Texto fornecido:
● ● ● ●

A leitura e a discussão destes ensaios, que me conduziram a muitas outras questões para além daquelas que tencionava discutir, reforçaram em mim a convicção de que o ensaio não está morto. Por mais espantosos e úteis — sem ironia — que sejam os textos gerados pela IA, na sua capacidade de recolher, sintetizar ou organizar informação, quedam-se aquém de certas operações intelectuais, que se desdobram de forma individual e colectiva no campo das humanidades e que são, na passagem do diálogo à escrita, o coração do ensaio: o levantamento de hipóteses, a problematização de pressupostos, a busca de ângulos cegos, a construção de conceitos, a mobilização intempestiva da tradição, a escolha de casos emblemáticos, o reconhecimento de afinidades.
Se, contudo, o ensaio não está morto, morta está uma certa forma — escolástica, poeirenta, preguiçosa — de o praticar. Pois uma coisa é certa: com programas como o ChatGPT, deixa de haver desculpa para artigos, comunicações e aulas que se limitem a apresentar informação. Ironicamente, numa era em que as humanidades se encontram cerceadas na sua independência e na sua ambição pela lógica da produção e do lucro, não seria a menor das virtudes da IA a de as obrigar, em primeiro lugar, a reconhecerem a sua irredutibilidade aos positivismos de ontem e de hoje e, em segundo lugar, a assumirem a sua vocação crítica.
Num artigo particularmente lúcido sobre os usos da Inteligência Artificial, Marco Donnarumma defende que a Inteligência Artificial é em larga medida “soft propaganda” para a “ideologia da previsão” que domina o Norte Global. Não se trata de negar a utilidade da IA: na medicina, na engenharia e, certamente, na cultura. Trata-se — e uma coisa não impede a outra — de olhar criticamente para os pressupostos em que a sua valorização exacerbada assenta. Tudo seria calculável; tudo seria previsível; tudo seria controlável. Calcular para prever; prever para controlar — eis o projecto. Big data, deep learning e IA formam um sistema.

● ● ● ●

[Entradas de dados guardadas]
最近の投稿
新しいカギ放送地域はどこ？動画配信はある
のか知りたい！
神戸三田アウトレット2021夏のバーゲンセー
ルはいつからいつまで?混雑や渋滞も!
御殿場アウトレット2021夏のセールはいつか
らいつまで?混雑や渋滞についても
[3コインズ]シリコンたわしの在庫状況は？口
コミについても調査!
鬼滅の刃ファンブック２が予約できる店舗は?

● ● ● ●

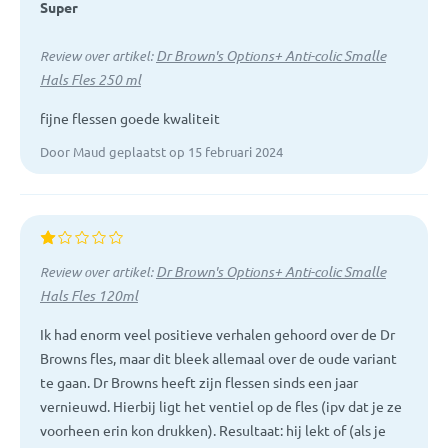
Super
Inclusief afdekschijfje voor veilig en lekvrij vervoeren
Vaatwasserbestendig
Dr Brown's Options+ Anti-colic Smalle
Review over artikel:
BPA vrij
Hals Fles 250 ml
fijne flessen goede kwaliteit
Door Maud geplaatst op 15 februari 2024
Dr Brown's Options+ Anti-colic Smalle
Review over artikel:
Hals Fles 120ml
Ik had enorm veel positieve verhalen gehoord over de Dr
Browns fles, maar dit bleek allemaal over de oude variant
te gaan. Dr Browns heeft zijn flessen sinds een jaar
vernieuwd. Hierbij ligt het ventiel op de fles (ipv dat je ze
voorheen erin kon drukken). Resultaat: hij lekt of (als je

● ● ● ●

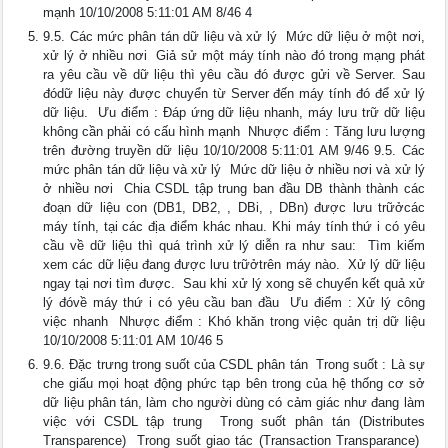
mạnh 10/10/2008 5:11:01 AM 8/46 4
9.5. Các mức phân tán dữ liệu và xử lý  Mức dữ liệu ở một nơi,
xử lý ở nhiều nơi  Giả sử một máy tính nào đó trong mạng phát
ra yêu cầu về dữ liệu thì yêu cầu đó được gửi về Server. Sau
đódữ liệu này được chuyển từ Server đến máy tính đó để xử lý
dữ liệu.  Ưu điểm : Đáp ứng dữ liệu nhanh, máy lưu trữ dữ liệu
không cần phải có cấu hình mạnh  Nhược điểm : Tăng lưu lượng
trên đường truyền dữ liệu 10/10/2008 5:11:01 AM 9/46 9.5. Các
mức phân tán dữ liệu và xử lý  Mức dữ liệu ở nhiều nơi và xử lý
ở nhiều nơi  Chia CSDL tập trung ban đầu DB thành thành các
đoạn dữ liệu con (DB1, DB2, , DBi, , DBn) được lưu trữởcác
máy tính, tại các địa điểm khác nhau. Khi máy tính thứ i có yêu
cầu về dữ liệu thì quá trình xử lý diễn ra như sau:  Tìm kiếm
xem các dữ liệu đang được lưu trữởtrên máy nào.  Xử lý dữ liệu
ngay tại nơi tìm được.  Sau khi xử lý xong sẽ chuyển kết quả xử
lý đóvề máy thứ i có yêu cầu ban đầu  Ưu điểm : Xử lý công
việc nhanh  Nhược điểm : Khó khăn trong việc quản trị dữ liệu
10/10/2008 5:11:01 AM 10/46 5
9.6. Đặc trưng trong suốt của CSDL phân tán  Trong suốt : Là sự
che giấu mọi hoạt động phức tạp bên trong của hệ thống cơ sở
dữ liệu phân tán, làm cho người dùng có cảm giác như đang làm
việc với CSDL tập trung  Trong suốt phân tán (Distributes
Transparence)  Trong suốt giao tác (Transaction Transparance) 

● ● ● ●

Instruções do exercício:
1/ Responda às perguntas seguintes com base no texto sobre o ensaio e a inteligência artificial.
(a) Que capacidades dos textos gerados pela IA são mencionadas?
(b) Que forma de praticar o ensaio é dada como morta?
(c) Segundo Marco Donnarumma, para que é a Inteligência Artificial em larga medida "soft propaganda"?
2/ Prolongue o texto sobre o ensaio e a inteligência artificial a partir do ponto em que termina.

Respostas:
1/
(a) A capacidade de recolher, sintetizar ou organizar informação.
(b) Uma certa forma escolástica, poeirenta e preguiçosa de o praticar.
(c) Para a "ideologia da previsão" que domina o Norte Global.

2/
As inquietações em torno dos usos da Inteligência Artificial não são apenas consequência do avanço tecnológico desde os tempos de Kasparov. São também um sintoma do empobrecimento da compreensão do mundo, assim como do que significa a interlocução, a experiência e a inteligência humanas. Disso são também as ciências sociais e humanas vítimas. Veja-se a quantificação da pesquisa, a redução do qualitativo ao quantitativo, a tónica na produtividade, o devir-empresa da universidade, a privatização do conhecimento. Mas a resposta não pode ser meramente defensiva. A importância das humanidades não é uma herança. É — pode e deve ser — uma conquista.
A inteligência humana é plural: matemática, espacial, emocional... E se há uma inteligência cara às humanidades é a inteligência crítica. Devemos-lhe, desde logo, o reconhecimento de que há várias inteligências. Tal como lhe devemos a compreensão de que com o reconhecimento da pluralidade das inteligências se abre a discussão sobre os seus usos, os seus fins e o seu valor. Nesta discussão, em que nenhuma calculadora pode fazer toda as contas, cabe também às humanidades ensaiarem uma visão menos preconceituosa, mas nunca menos atenta ou crítica, acerca da tecnologia.
De algum modo, cometemos um erro inverso ao de Kasparov. O erro de atribuir à máquina, na sua insuperável capacidade de cálculo, um tipo de inteligência que ela não possui. Apontamos-lhe o dedo indignados. Distraímo-nos... E logo quando devíamos estar mais concentrados no jogo.»